Write SQL for revenue and advertiser analyses
Company: Meta
Role: Data Scientist
Category: Data Manipulation (SQL/Python)
Difficulty: Medium
Interview Round: Onsite
Use the schema below and ANSI SQL. Treat “today” as 2025-09-01. Schema:
- active_ads(date DATE, ad_id INT, advertiser_id INT, creation_source VARCHAR, revenue DECIMAL(12,2))
- advertiser_info(advertiser_id INT, advertiser_name VARCHAR, advertiser_country VARCHAR)
Sample rows (minimal, for clarity):
active_ads
date | ad_id | advertiser_id | creation_source | revenue
2025-08-30 | 101 | 1 | web | 120.00
2025-08-30 | 102 | 1 | api | 80.00
2025-08-31 | 103 | 2 | web | 0.00
2025-09-01 | 104 | 3 | mobile | 200.00
2025-09-01 | 105 | 2 | web | 50.00
advertiser_info
advertiser_id | advertiser_name | advertiser_country
1 | Acme | US
2 | Globex | CA
3 | Initech | US
Tasks:
1) Daily revenue by creation_source: Return date, creation_source, daily_revenue where daily_revenue = SUM(revenue) over all ads for that source on that date. Order by date, creation_source. Include only dates present in active_ads.
2) Ten countries with the fewest active advertisers in the last 30 days: Define an “active advertiser” as one with at least one active_ads row with revenue > 0 and date between 2025-08-03 and 2025-09-01 inclusive. Return the 10 countries (from advertiser_info) with the smallest count of distinct active advertisers, including countries with zero active advertisers (show count 0). Break ties by advertiser_country alphabetically. Output columns: advertiser_country, active_advertiser_count.

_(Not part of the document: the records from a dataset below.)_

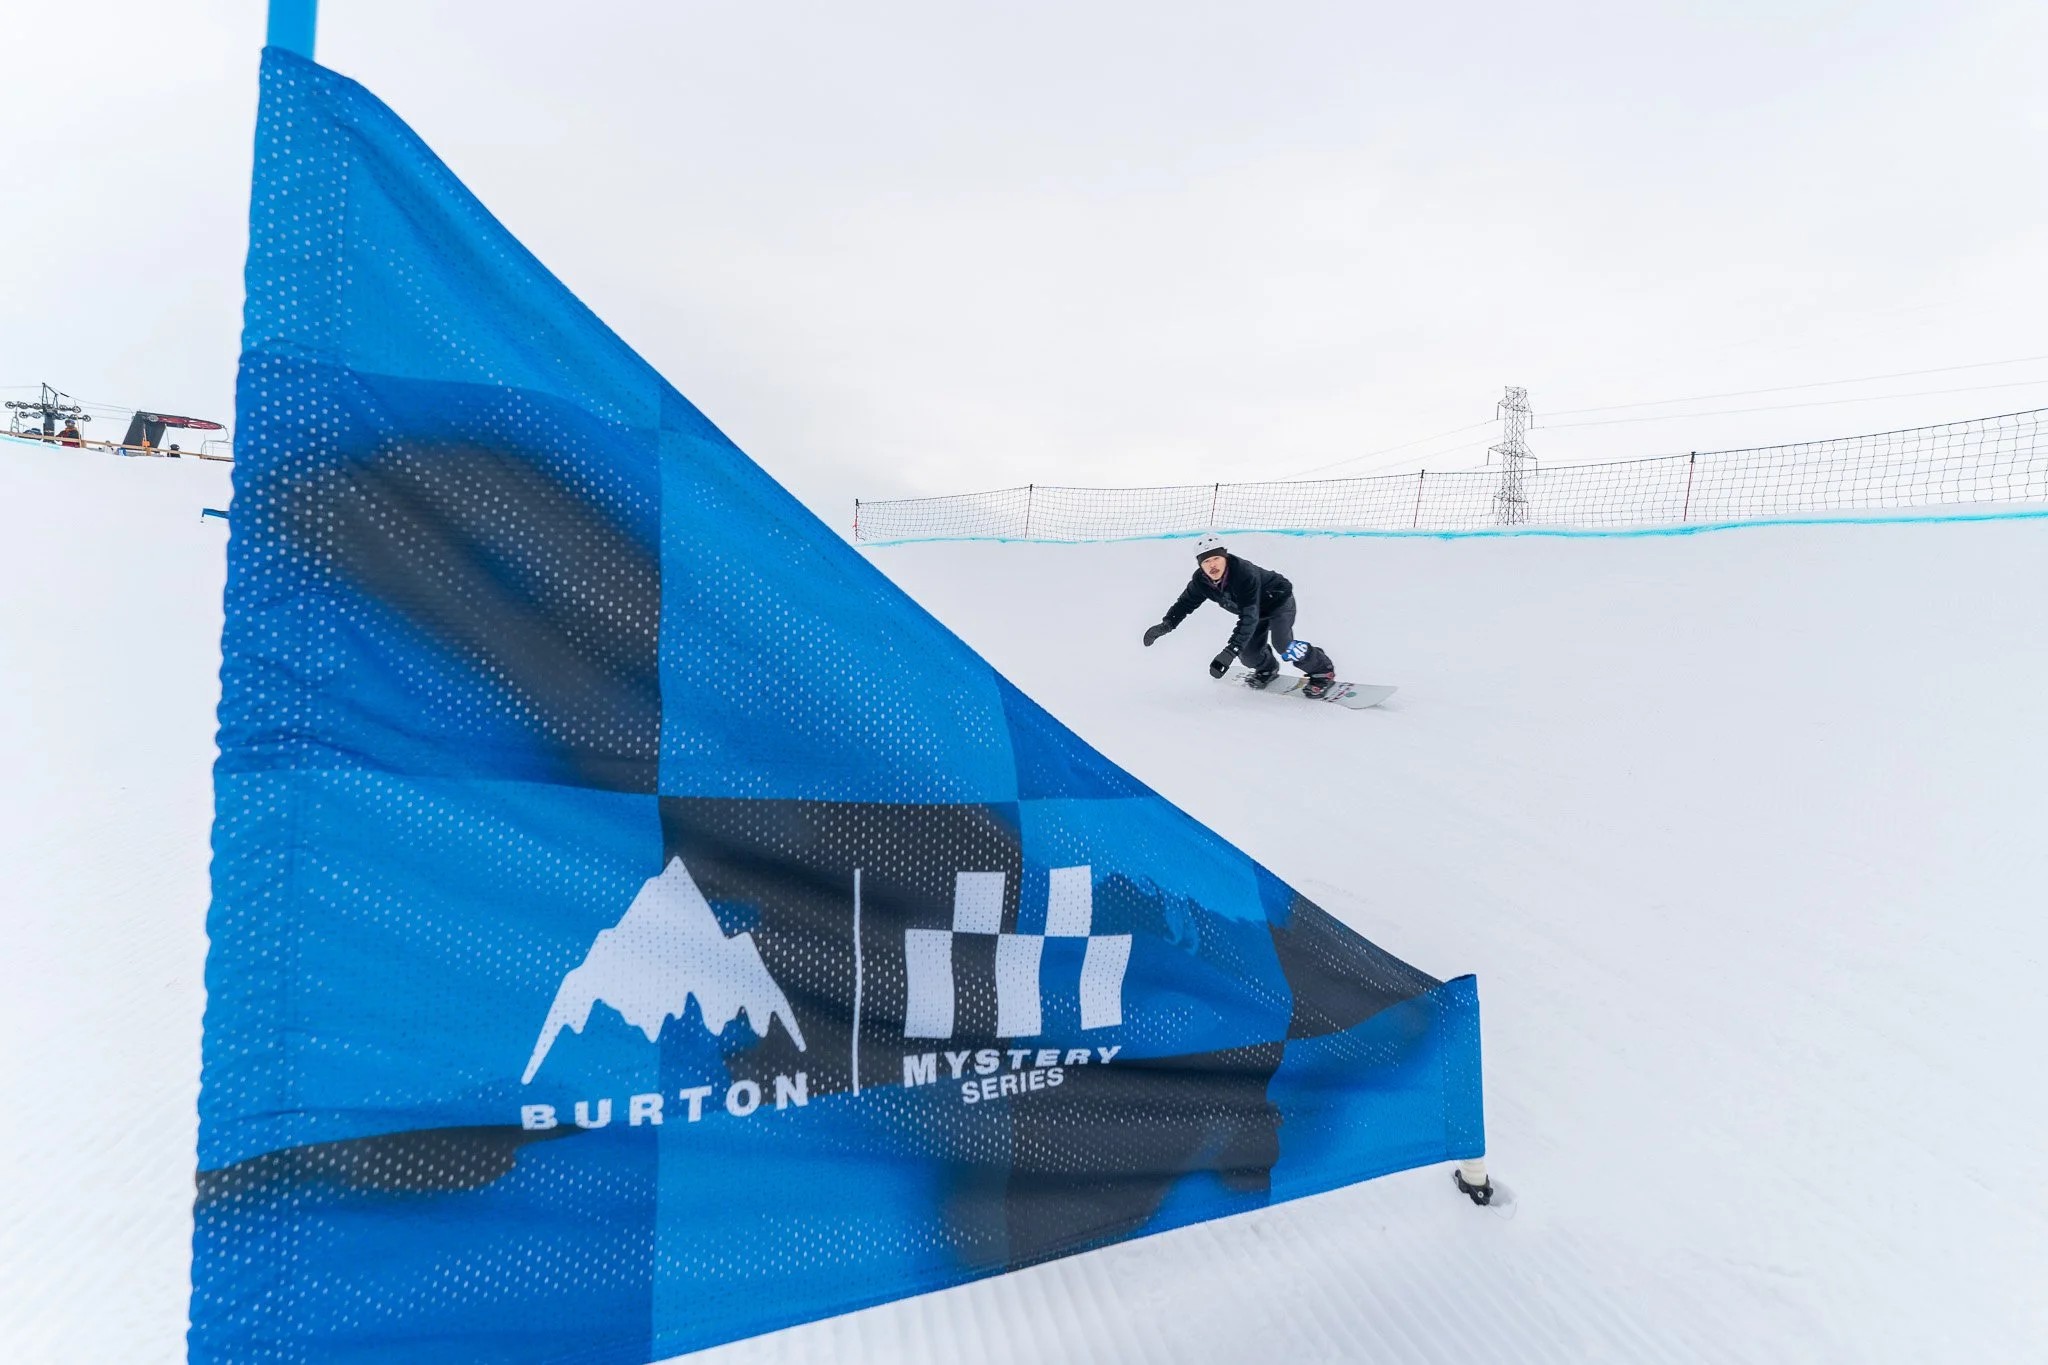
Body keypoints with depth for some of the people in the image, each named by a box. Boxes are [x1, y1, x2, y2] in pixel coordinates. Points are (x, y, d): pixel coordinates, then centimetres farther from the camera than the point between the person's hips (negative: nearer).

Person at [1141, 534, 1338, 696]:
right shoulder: (1201, 580, -22)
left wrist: (1229, 652, -55)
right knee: (1248, 654, -1)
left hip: (1279, 600, -6)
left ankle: (1323, 671, -1)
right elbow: (1186, 602, -3)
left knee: (1281, 642, -25)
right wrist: (1166, 624, -20)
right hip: (1256, 609, 6)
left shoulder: (1244, 573, -42)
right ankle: (1267, 668, 36)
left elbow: (1249, 617, -47)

3) Growth proportion by creation_source: For each creation_source, compute the proportion of advertisers whose spend in 2025-01-01..2025-09-01 exceeds their spend in 2024-01-01..2024-09-01 by at least 1000. Denominator = number of advertisers who had any spend (>0) in either period for that same creation_source. Output: creation_source, num_grew_by_1000, denom, proportion (rounded to 4 decimals). Provide a single query (CTEs allowed) that handles advertisers present in only one of the two periods by treating missing-period spend as 0.
Quick Answer: This question evaluates a candidate's proficiency in SQL data manipulation and analytics, including aggregation, joins, date-range filtering, handling missing-period values, distinct counts, and proportional calculations within the Data Manipulation (SQL/Python) domain.